WORK TASK
When the string "construcción" appears in a line of the records, show the whole line.

AVAILABLE DATA
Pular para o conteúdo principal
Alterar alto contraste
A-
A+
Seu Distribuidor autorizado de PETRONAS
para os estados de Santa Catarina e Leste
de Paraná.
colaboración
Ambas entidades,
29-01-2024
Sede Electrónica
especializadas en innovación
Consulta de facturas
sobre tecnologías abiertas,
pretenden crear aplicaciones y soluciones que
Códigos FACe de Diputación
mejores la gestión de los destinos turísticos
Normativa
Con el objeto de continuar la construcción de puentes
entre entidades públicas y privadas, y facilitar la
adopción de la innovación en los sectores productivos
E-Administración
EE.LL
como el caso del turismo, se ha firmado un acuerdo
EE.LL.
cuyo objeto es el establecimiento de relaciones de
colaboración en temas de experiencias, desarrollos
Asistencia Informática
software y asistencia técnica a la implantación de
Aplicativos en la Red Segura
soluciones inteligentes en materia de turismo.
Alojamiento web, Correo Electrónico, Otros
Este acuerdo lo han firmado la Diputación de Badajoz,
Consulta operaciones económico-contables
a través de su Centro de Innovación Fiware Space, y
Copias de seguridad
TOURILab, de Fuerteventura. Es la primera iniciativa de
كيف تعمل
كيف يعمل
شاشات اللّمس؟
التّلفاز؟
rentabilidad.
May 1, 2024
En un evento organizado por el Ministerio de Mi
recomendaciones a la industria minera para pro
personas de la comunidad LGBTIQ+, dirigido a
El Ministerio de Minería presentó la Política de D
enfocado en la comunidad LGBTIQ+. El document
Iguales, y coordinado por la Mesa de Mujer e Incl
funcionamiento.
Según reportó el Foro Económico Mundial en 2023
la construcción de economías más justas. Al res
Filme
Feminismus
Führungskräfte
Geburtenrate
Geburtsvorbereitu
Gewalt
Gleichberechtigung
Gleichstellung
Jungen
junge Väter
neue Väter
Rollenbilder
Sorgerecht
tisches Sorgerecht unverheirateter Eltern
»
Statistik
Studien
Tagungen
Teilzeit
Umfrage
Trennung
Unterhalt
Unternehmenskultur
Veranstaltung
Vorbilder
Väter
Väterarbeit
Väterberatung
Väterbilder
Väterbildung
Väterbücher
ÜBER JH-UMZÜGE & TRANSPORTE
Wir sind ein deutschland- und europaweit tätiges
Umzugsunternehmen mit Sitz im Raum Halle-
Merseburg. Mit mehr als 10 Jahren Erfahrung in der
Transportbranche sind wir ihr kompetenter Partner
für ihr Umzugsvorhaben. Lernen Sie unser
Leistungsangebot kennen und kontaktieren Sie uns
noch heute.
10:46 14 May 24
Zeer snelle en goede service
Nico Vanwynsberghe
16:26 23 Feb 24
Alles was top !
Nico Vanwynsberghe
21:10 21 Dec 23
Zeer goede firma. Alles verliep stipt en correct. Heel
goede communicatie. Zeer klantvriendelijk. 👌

TASK RESULT
Con el objeto de continuar la construcción de puentes
la construcción de economías más justas. Al res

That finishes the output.